Яркая вспышка, подарок судьбы.
Не сберег случайного счастья. Разменял на медяки, опошлил и опаскудил. Выронил Цветок из рук.
Потерял безвозвратно, навсегда — Ли Мэй по-прежнему мне не снилась…
Все, что я мог сделать — попытаться сохранить ее образ. Хотя бы на бумаге остановить с помощью букв исчезающее прошлое.
Если бы я не пил...
Болезнь тянула в мертвую пустоту, рыла внутри меня ледяную яму, выбрасывая, как ненужный грунт, остатки души. Подкапывалась под меня разумно и целенаправленно.
Я дичал, грубел и тупел.
Еще немного — и уйдет даже память.
У меня ведь нет ни одной фотографии Ли Мэй.

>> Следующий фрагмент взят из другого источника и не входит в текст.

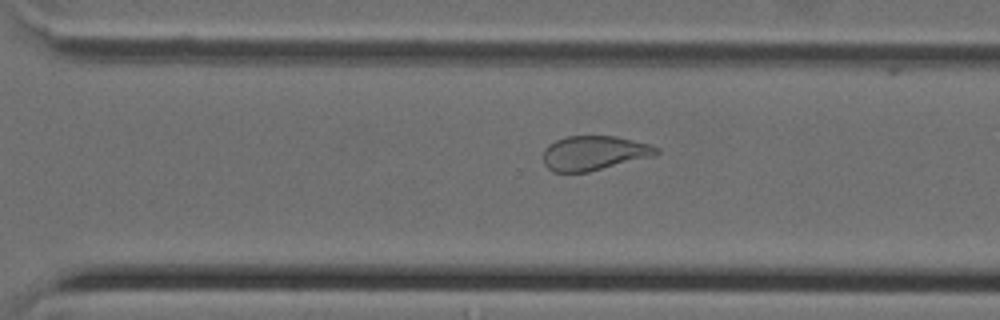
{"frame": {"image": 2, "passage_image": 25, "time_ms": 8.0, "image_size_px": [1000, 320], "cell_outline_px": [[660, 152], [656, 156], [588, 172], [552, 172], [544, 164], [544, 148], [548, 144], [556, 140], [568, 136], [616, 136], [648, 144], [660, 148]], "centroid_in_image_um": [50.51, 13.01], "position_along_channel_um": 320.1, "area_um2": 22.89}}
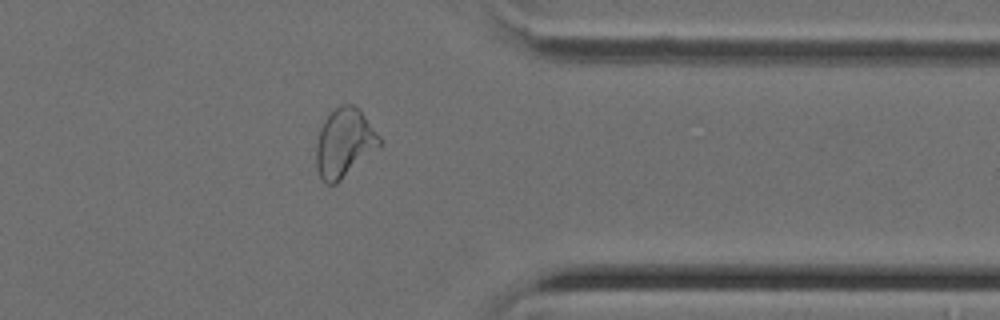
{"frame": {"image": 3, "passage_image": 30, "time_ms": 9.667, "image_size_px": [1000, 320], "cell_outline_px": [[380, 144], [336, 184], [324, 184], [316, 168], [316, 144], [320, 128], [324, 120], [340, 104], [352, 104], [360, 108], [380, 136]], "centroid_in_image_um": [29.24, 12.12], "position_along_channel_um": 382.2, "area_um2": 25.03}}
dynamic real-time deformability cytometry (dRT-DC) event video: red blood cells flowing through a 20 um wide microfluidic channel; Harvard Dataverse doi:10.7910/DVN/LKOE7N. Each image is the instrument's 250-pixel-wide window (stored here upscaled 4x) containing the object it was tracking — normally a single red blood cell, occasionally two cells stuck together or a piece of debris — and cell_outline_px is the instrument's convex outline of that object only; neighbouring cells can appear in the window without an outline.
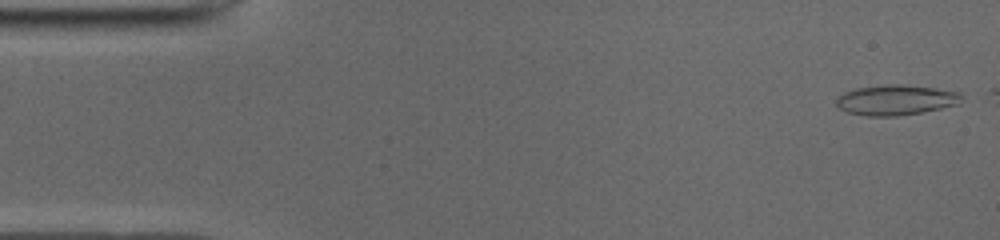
{"species": "common noctule bat (a hibernating species)", "species_latin": "Nyctalus noctula", "temperature_condition": "cold", "stored_images_in_passage": 44, "camera_frame_rate_fps": 3000, "um_per_image_px": 0.085, "animal": {"sex": "male", "body_mass_g": 19.0, "forearm_length_mm": 50.8}, "frame": {"image": 1, "passage_image": 1, "time_ms": 0.0, "image_size_px": [1000, 240], "cell_outline_px": [[964, 96], [960, 104], [920, 112], [896, 116], [868, 116], [848, 112], [836, 108], [836, 96], [844, 92], [856, 88], [888, 84], [904, 84], [936, 88], [960, 92]], "centroid_in_image_um": [76.14, 8.49], "position_along_channel_um": 8.9, "area_um2": 22.31}}
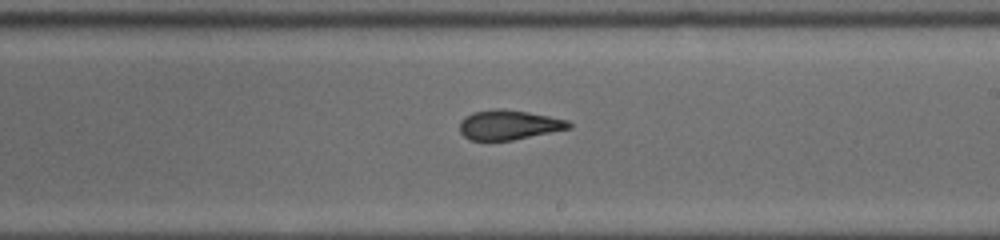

И тогда я решил написать о ней.
И понял, что не могу.
Сидя на холодной веранде, слушал шум дождя и звонкое «тонь-тонь-тонь!» капель — в расставленных по дому ведрах и тазах: дом умирал, плакал прохудившейся крышей. В тот день напился неожиданно для себя самого. Собрав в кучу черновики, пытался поджечь дом, но бумага горела неохотно и слабо. Кашляя от дыма и протирая глаза, выбежал во двор с топором — срубить липу.
Лезвие кромсало кору, выбивало из дерева, под которым стояли когда-то мои качели и песочница из тракторной шины, мелкую щепу.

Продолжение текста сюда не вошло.